Finalmente, decidi que, naquela situação, só me restava pedir socorro à Cruz Vermelha. No escritório da organização humanitária, ao informar o nome da pessoa que procurava, pensando que talvez pudessem conhecê-la, deparei-me com sinais de entendimento. Uma moça simpática me levou até a calçada e apontou para o belo prédio antigo e restaurado em frente, cercado por um jardim de luxúria e silêncios. E lá me esperava uma mulher loira e pequena, com olhos de um verde aquoso que se confundia com as árvores.
Ela tinha marcado a entrevista em um “hospice”. Para quem não conhece, hospice é um lugar onde aqueles que têm uma doença além da possibilidade de cura são acolhidos para serem cuidados sem a obstinação dos exames e das intervenções desnecessárias, que apenas encolhem a qualidade de vida – e sem a arrogância dos profissionais de saúde com dificuldades para aceitar que nem sempre podem curar.

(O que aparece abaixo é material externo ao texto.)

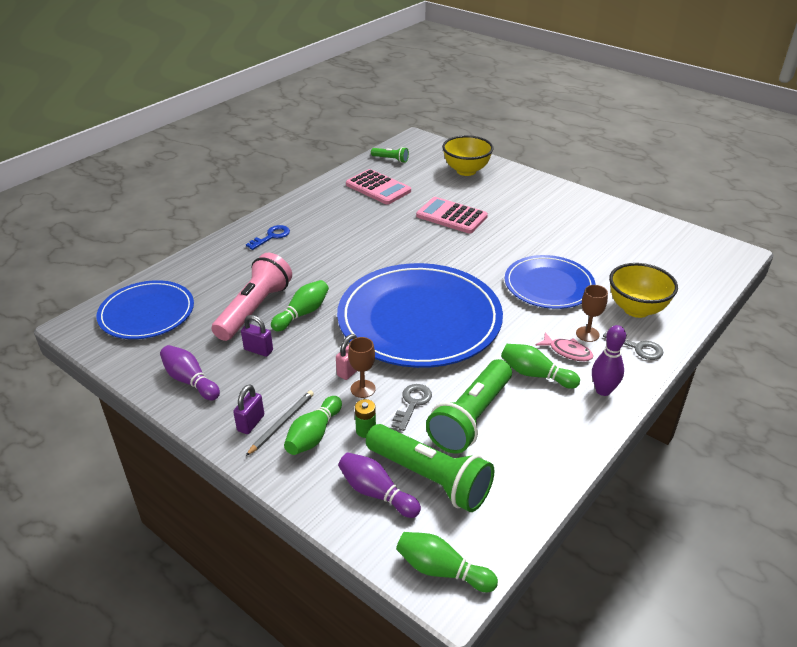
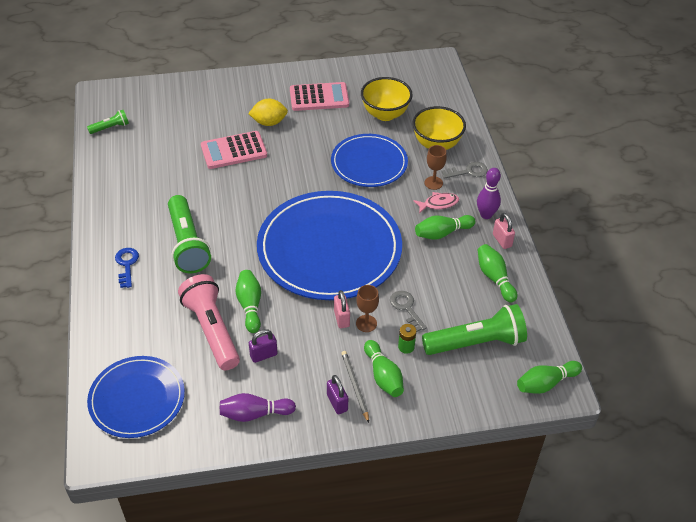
camera: 50 degrees left, 10 degrees up
purple bowling pin [338,453,421,518] -> none
pink calculator [346,169,411,205] -> pink calculator moved to [290,82,349,111]
green flashlight [426,359,512,454] -> green flashlight moved to [168,195,211,273]
yellow bowl [442,135,494,176] -> yellow bowl moved to [361,77,413,121]
none -> yellow lemon [248,99,288,126]
none -> green bowling pin [478,244,517,302]
none -> pink padlock [493,213,515,249]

Hospice é um lugar muito difundido na Europa – e quase nada aqui – onde se compreende que a vida é vida – até o fim. Ou, como li em um caderno logo na entrada, na frase deixada por alguém que lá esteve: “Aqui eu descobri que não é possível controlar o rumo dos ventos, mas encontrei pessoas que me ensinaram a mover as velas”. Li e de imediato pensei no meu GPS.

A pequena mulher com olhos de árvore complementou, para que eu entendesse bem onde estava. “Aqui compreendemos que não podemos dar dias à vida, mas podemos dar vida aos dias”. Ao falhar, Sophia, meu GPS alugado, havia me ensinado mais sobre destinos do que em todos os seus acertos anteriores.

Deixei o norte da Itália um dia antes do terremoto. De novo sem GPS, mais uma vez perdida, eu contemplo o ovo de cristal azul que agora é meu e me pergunto: “Quem será a próxima mulher que vai segurá-lo entre as mãos, indagando-se por onde andou e que desejos carregou”?

Espero que seja cedo para respostas. Planejo viajar pelas ruas de São Petersburgo, onde meu ovo azul nasceu sem partir-se, antes que a resposta me alcance. Sem nenhum GPS, para não correr o risco de que se chame Anna Kariênina. Já conheço o único destino que importa. E não tenho pressa em alcançá-lo.